§ 2. Mr. Jon Owen Jones
To ask the Secretary of State for Wales how many people were recognised as homeless in Cardiff and Wales at the last date for which figures are available.
§ The Parliamentary Under-Secretary of State for Wales (Mr. Gwilym Jones)
The figures are 671 and 2,703 respectively.
§ Mr. Jon Owen Jones
I do not know where the Minister got those figures, because I am informed that Cardiff city council had to cope with 2,700 inquiries on homelessness last year, which represents a 26 per cent. increase on the previous year. In the past six months, the number of inquiries has increased by a further 12 per cent. 4 What extra help will the Welsh Office give to local authorities such as Cardiff to cope with the huge number of homeless, which has increased as a result of Government policy?
§ Mr. Gwilym Jones
The answer to the first part of the hon. Gentleman's question is that the figure of 671 came from Cardiff city council and the figure relating to Wales came from the other Welsh local authorities. The hon. Gentleman should be aware that we have supported a project worth £800,000 specifically designed to try to help single, vulnerable, homeless people in Cardiff. I attended the launch of that project a while ago and I went to see one of the new homes provided by it, which was, incidentally, in the hon. Gentleman's constituency.
§ Mr. Jonathan Evans
Can my hon.

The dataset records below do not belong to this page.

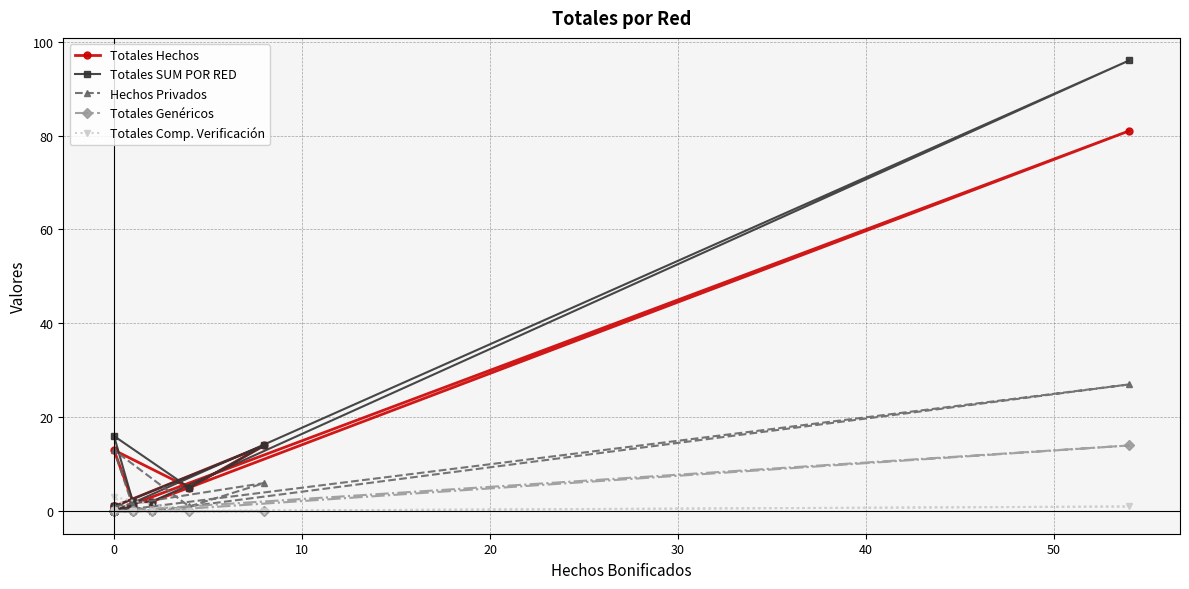

True or false: Totales Genéricos and Totales Hechos cross at least once.

False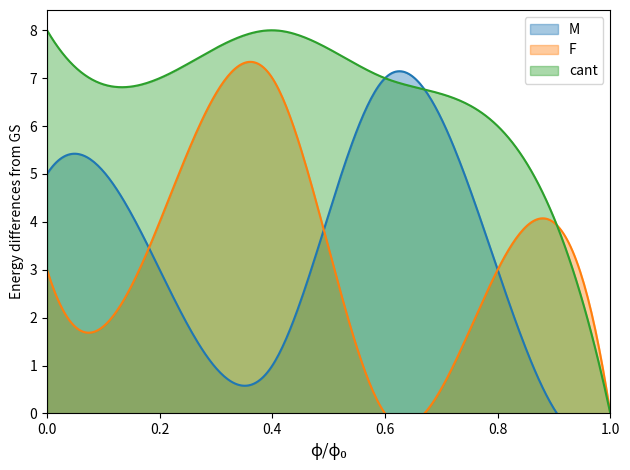

What is the difference between the maximum and minimum values in the F series?

7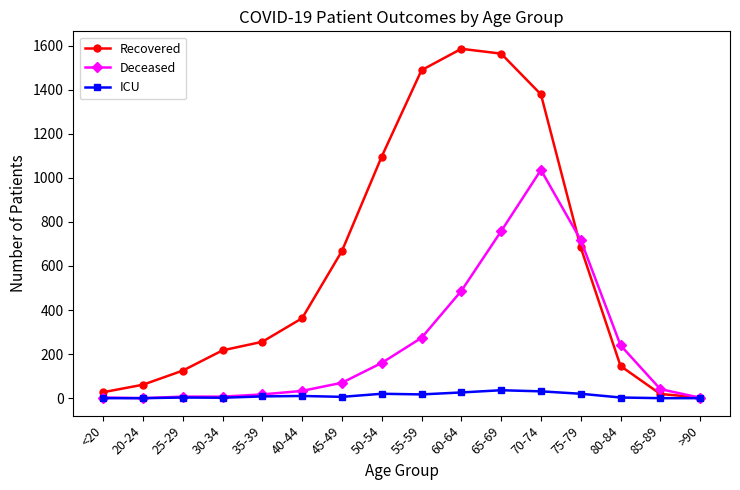

Rank the series at 80-84 from lowest to highest value.

ICU, Recovered, Deceased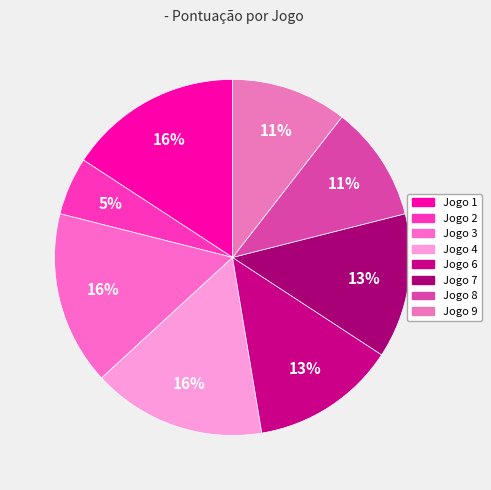

How many segments does this pie chart have?

8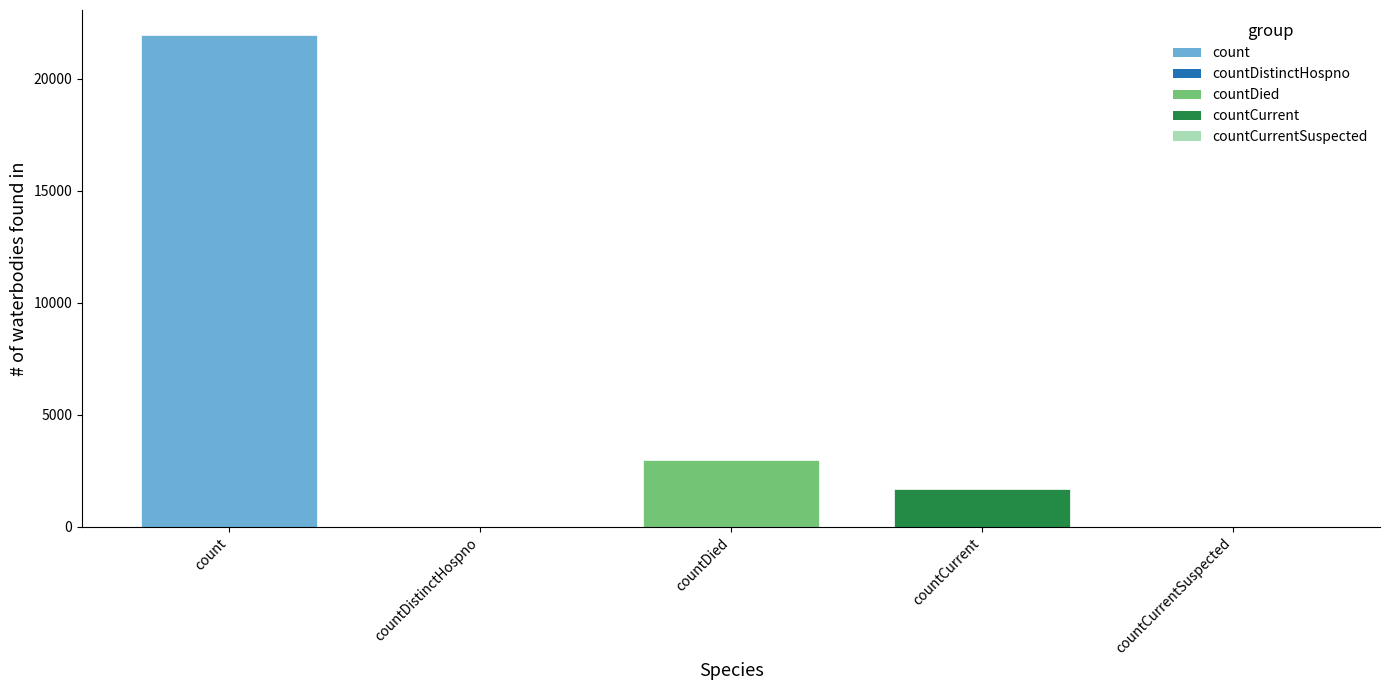

What is the greatest value displayed?

21972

Friend confirm that the majority of cases of homelessness are attributable to family breakdowns and to disputes between relatives, parents and the like? Those cases represent the big increase in homelessness to which reference has been made and which is recorded in the figures that have been produced by the Welsh Office, on the basis of information provided by Welsh local authorities.
§ Mr. Alex Carlile
Bearing in mind the evidence that homelessness is increasing in Welsh rural areas as well as in the urban areas, does the Minister agree that it would be quite unacceptable if Government funding for Tai Cymru —Housing for Wales—were the victim of public expenditure cuts?
§ Mr. Wigley
Is the Minister aware that of the 6,000 homeless cases involving children and/or pregnancies in Wales last year, only 500 involved pregnant single mothers, and of those only 47 were allotted permanent accommodation? In those circumstances, is not the Welsh Office going over the top in drawing attention to the plight of those people, rather than that of the 99 per cent. of homeless who do not fall into that category and who experience enormous difficulties in trying to find somewhere to live?
§ Mr. Jones
No, Madam Speaker. The Welsh Office is certainly not going over the top on that issue. In the interests of all the genuine cases who need housing, it is right that there should not be any unjustified fast track approach to obtaining either council accommodation or housing association accommodation.
§ Mr. Murphy
Does the Minister agree that he should go back to Cardiff city council to check his figures, since the total number of inquiries from homeless families in that city is nearly 3,000 and nearly 1,200 people were housed in temporary accommodation over the past year? Does he accept that a vital ingredient of family stability is a permanent home and cannot he see that the release of 5 council capital receipts to build homes for thousands of homeless people in Wales is worth more than 100 moralising speeches about single parents?
§ Mr. Jones
As I said to the hon. Gentleman's hon. Friend the Member for Cardiff, Central (Mr. Jones) the figures quoted were given to us by Welsh local councils, especially by Cardiff city council. I know of no money sitting idly not being used effectively for debt redemption. If there were any such moneys sitting idly, I would look to the councillors to pursue that situation energetically and if they failed to act, I would look to the local electors to show their disapproval at the earliest opportunity.